The pointer might be something you forced. The compiler needs to do the right thing but if you set the pointer to an unaligned address because you have information on the hardware you can get this undefined situation with nothing the compiler can do about it.

Any reason the hardware pointer can't be accessed via the packed structure?

https://news.ycombinator.com/item?id=48205371

  • The same reason you probably aren’t adding manual alignment fixes to your code?

    • No reason at all, then. Because I am manually dealing with alignment in my code.

      Wrote a lisp, its bytes type supports reading and writing integers at arbitrary locations within the buffer. Test suite exercises aligned and unaligned memory access for every C integer type. Also wrote my own mem* functions, dealing with alignment in those was certainly a fun exercise. It wasn't necessary, I just wanted the performance benefits.

  • however you certainly can do that. The point of unaligned is the hardware can't load it from a single memory location in one address. It needs two accesses. And in that time, the value of one of the two addresses that the hardware has to load can change.

    I would hope you're not so stupid as to design hardware that relies on this, but the fact is it certainly is possible for someone to do that. And if you do that, there is nothing that the compiler or the standard can do. It can't be done correctly

    • Yeah, the unaligned accesses aren't going to be atomic unless the hardware supports it.

      > And in that time, the value of one of the two addresses that the hardware has to load can change.

      You mean volatile addresses that could spontaneously change in the middle of the reads? Like memory mapped I/O addresses?

      I would expect these to have stricter access requirements than arbitrary general purpose memory locations.
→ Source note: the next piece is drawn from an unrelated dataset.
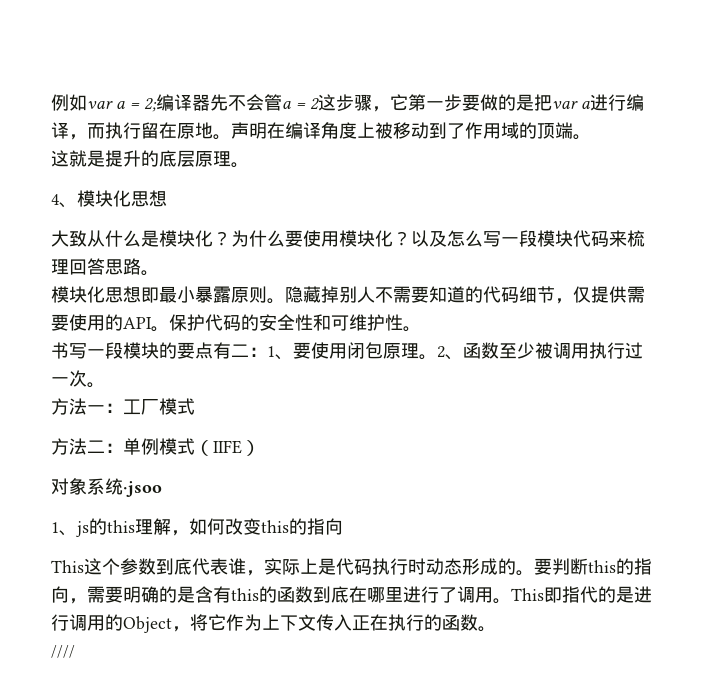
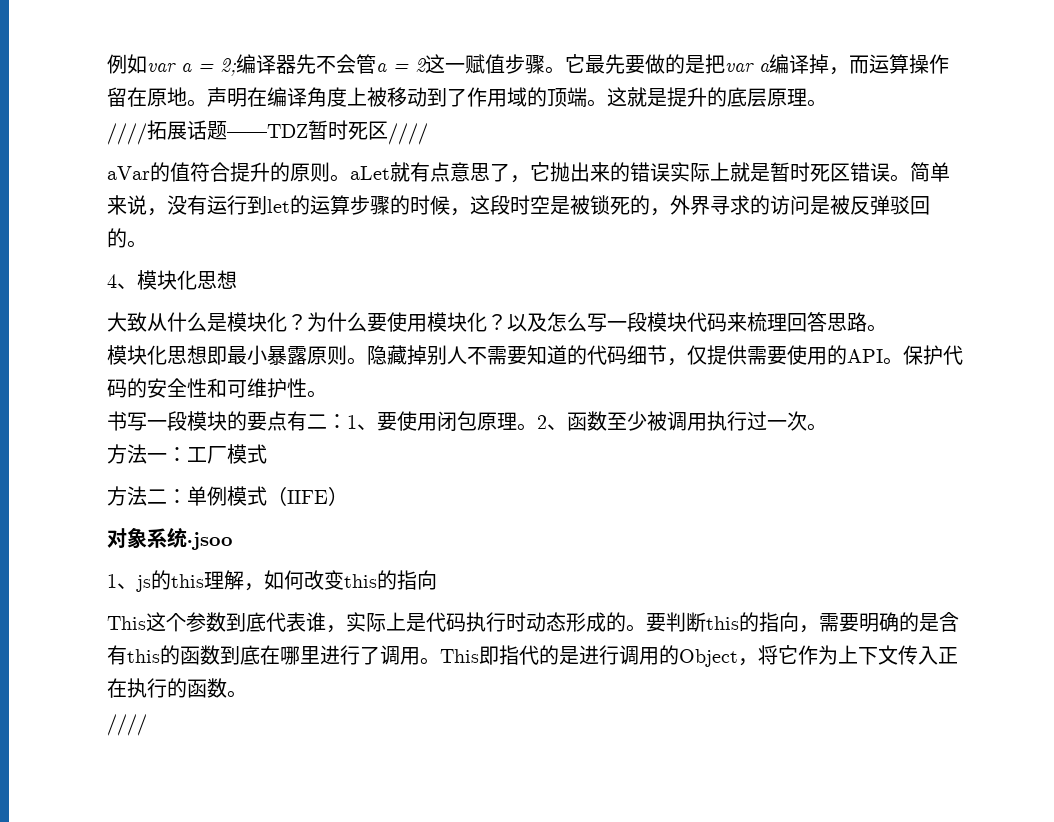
[336,94,462,112] 步骤，它第一步 -> [445,54,625,74] 一赋值步骤。它最先
[590,94,644,111] [51,122,141,140] 进行编译，而执行 -> [769,54,949,75] 编译掉，而运算操作
(591, 137) // -> (607, 103) none
(249, 165) none -> [107,120,428,145] [107,162,950,183] [107,195,930,216] [107,228,147,248] // ////拓展话题——TDZ暂时死区//// // aVar的值符合提升的原则。aLet就有点意思了，它抛出来的错误实际上就是暂时死区错误。简单来说，没有运行到let的运算步骤的时候，这段时空是被锁死的，外界寻求的访问是被反弹驳回的。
      > I would hope you're not so stupid as to design hardware that relies on this

      You and me both.

      > And if you do that, there is nothing that the compiler or the standard can do. It can't be done correctly

      Anything that does that is broken and terrible anyway. It really shouldn't contaminate language design. It's the sort of thing that compilers should be adding attributes for, rather than constraining the language to the point nothing works correctly and making us use attributes on everything to restore some sane baseline behavior.